**What the task asks**
Pull out each line in the items below that contains the string "left", and copy it unchanged.

**Listing**
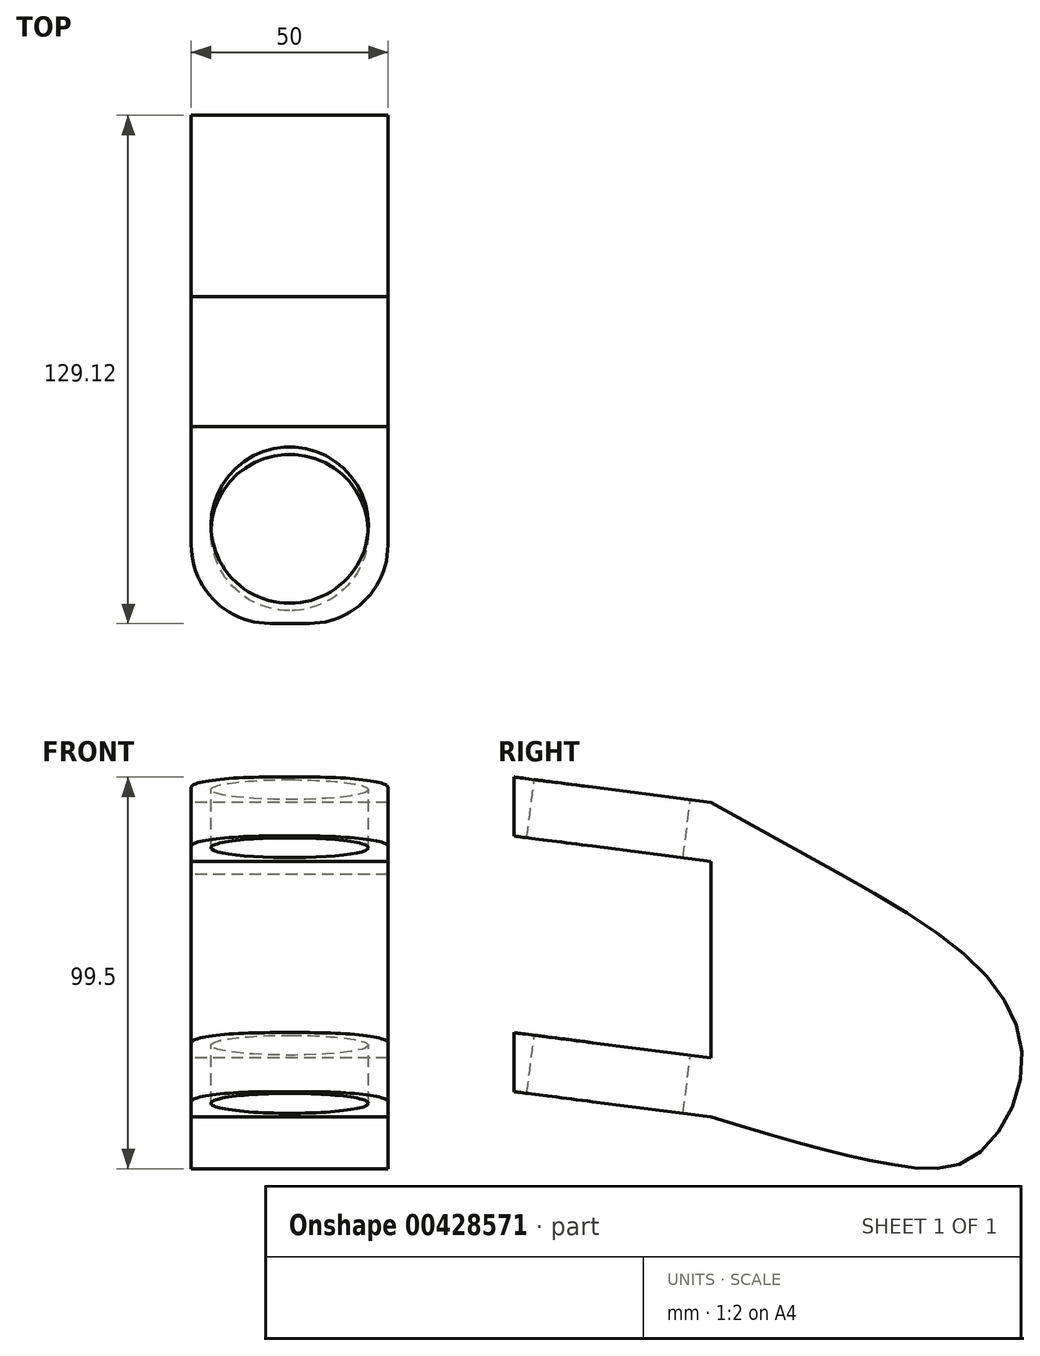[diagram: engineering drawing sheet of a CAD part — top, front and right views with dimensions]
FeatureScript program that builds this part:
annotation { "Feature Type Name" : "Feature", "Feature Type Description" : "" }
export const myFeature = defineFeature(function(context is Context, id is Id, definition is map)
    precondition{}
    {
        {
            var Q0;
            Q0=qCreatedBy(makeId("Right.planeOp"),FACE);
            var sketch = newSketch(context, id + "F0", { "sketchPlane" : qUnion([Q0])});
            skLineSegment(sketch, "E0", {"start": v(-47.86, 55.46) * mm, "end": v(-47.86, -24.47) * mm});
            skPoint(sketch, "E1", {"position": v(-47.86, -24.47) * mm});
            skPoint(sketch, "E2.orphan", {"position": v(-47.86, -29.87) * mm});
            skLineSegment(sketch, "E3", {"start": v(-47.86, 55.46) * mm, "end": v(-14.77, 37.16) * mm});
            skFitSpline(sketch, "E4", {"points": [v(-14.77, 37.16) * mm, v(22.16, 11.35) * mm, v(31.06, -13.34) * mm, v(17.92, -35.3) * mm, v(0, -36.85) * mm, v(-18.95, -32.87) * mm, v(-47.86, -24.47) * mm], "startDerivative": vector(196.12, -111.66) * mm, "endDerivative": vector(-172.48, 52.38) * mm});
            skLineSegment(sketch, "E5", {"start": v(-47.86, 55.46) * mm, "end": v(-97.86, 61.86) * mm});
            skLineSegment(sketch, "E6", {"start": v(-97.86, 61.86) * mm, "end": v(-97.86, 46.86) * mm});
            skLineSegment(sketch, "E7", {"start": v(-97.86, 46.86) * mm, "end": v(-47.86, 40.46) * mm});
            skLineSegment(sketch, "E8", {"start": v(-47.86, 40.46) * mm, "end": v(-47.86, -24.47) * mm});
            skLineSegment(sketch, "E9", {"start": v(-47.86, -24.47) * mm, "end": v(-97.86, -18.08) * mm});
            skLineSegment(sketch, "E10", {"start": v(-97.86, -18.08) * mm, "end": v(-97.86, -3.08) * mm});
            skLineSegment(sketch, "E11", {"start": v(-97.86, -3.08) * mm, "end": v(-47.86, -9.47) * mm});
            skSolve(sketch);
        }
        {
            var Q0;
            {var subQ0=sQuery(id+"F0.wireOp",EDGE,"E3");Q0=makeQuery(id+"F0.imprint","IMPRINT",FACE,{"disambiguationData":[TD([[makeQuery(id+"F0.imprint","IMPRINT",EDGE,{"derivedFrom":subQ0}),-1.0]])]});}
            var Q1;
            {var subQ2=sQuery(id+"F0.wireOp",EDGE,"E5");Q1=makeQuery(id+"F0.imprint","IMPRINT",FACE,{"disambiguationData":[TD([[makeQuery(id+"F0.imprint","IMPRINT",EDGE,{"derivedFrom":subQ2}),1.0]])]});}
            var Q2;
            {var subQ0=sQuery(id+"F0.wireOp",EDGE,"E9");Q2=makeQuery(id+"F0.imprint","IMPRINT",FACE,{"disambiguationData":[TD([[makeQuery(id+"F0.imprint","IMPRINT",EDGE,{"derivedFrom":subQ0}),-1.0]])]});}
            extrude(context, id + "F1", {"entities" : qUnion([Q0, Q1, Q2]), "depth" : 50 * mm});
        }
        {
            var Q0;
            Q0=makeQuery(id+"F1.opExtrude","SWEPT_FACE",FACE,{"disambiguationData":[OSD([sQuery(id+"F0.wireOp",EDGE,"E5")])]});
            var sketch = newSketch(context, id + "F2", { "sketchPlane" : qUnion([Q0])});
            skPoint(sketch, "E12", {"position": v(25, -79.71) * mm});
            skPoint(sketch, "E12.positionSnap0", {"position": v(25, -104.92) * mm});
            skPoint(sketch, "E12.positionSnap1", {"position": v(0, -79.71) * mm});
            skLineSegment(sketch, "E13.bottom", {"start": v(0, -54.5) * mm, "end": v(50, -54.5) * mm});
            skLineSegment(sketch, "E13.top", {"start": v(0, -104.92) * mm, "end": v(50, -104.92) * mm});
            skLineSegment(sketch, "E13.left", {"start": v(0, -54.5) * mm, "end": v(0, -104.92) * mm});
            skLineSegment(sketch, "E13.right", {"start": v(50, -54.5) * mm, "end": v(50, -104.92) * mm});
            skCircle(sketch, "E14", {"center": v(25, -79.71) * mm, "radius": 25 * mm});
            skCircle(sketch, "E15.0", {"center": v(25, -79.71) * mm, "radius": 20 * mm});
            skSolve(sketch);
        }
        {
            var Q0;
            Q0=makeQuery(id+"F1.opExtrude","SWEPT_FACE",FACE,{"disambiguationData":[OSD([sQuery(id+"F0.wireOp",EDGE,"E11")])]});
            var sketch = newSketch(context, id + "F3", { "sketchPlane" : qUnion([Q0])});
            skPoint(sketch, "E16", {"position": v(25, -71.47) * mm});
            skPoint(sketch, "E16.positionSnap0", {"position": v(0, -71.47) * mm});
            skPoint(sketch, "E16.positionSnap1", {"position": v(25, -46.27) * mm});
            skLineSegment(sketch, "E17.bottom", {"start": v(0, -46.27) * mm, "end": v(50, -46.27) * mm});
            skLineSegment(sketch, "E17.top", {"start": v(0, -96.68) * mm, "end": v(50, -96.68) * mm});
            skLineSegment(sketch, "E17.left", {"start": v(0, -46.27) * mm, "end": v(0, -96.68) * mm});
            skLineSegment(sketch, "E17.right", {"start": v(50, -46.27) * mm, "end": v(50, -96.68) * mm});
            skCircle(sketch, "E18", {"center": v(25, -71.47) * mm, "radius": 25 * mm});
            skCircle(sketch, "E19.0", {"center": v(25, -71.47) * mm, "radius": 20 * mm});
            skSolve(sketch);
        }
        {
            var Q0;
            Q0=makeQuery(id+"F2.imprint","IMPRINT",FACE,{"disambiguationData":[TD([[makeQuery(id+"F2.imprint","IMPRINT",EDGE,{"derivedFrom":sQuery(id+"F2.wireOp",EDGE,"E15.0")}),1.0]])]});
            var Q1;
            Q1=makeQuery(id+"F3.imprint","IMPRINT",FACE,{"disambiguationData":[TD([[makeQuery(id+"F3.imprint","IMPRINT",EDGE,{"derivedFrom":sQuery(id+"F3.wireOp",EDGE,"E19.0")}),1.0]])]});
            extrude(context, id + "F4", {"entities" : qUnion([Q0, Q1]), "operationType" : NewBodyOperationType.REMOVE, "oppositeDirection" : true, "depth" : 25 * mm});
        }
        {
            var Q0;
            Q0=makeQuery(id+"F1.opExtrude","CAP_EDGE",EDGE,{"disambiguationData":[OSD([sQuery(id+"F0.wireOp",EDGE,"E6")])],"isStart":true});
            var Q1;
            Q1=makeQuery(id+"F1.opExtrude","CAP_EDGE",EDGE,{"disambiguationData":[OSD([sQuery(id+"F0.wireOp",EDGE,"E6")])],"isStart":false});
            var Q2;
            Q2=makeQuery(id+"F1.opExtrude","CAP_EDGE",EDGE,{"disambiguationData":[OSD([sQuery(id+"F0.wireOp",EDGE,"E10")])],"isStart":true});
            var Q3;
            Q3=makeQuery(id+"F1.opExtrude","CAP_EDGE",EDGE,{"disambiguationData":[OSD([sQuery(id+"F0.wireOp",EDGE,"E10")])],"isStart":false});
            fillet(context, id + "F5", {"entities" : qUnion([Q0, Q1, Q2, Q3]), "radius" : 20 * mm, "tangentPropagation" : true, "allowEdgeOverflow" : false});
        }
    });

==

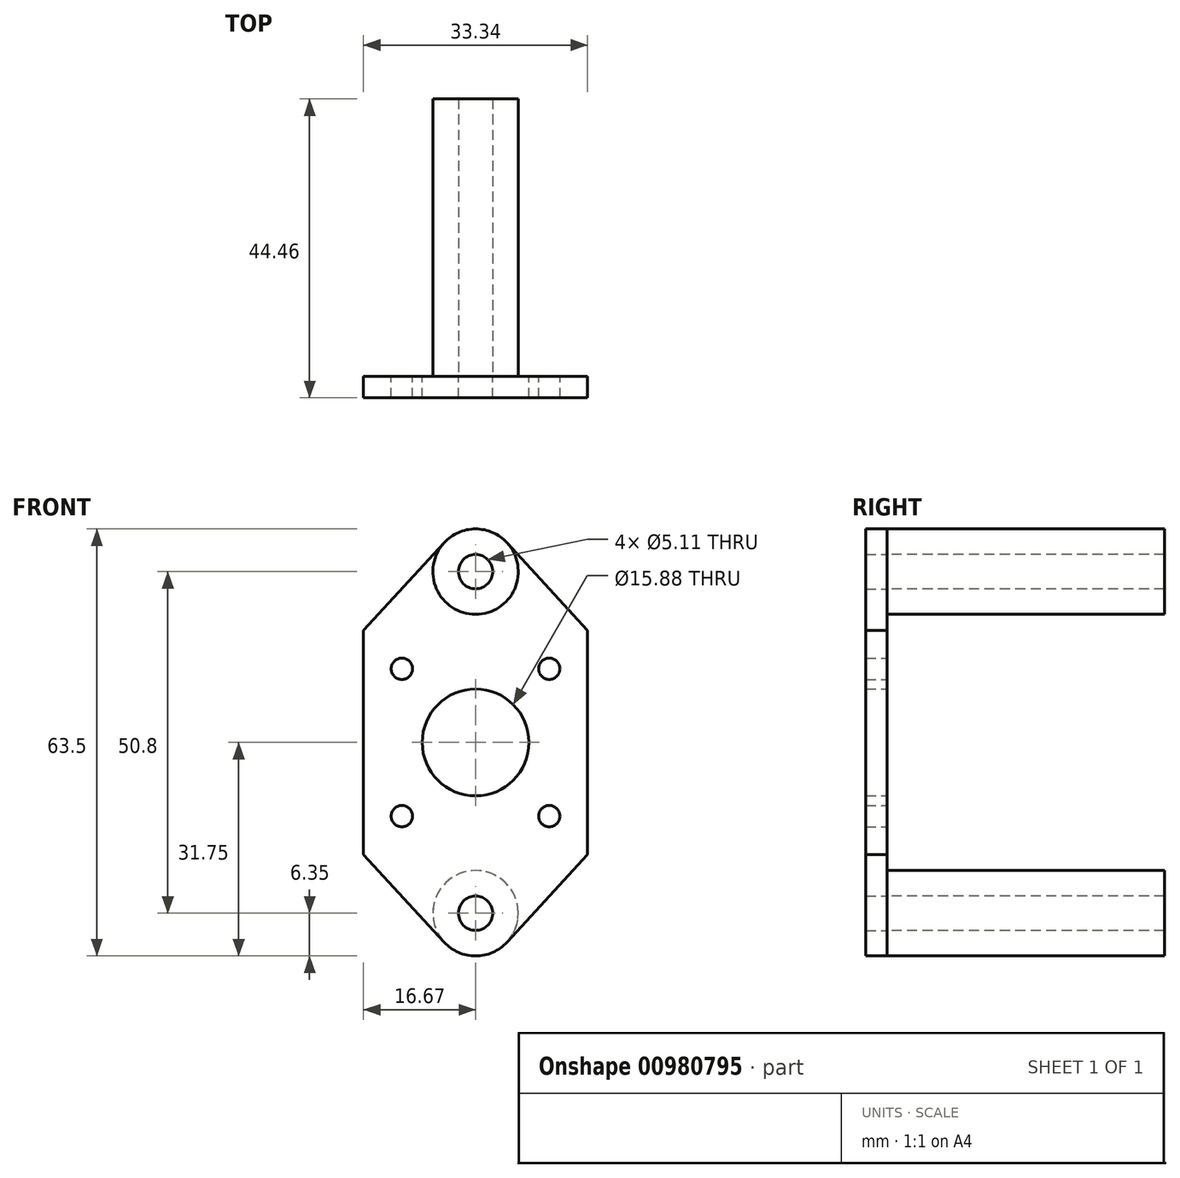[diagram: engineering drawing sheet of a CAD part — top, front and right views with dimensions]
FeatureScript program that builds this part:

**Result of this task**
            skLineSegment(sketch, "E13.left", {"start": v(0, -54.5) * mm, "end": v(0, -104.92) * mm});
            skLineSegment(sketch, "E17.left", {"start": v(0, -46.27) * mm, "end": v(0, -96.68) * mm});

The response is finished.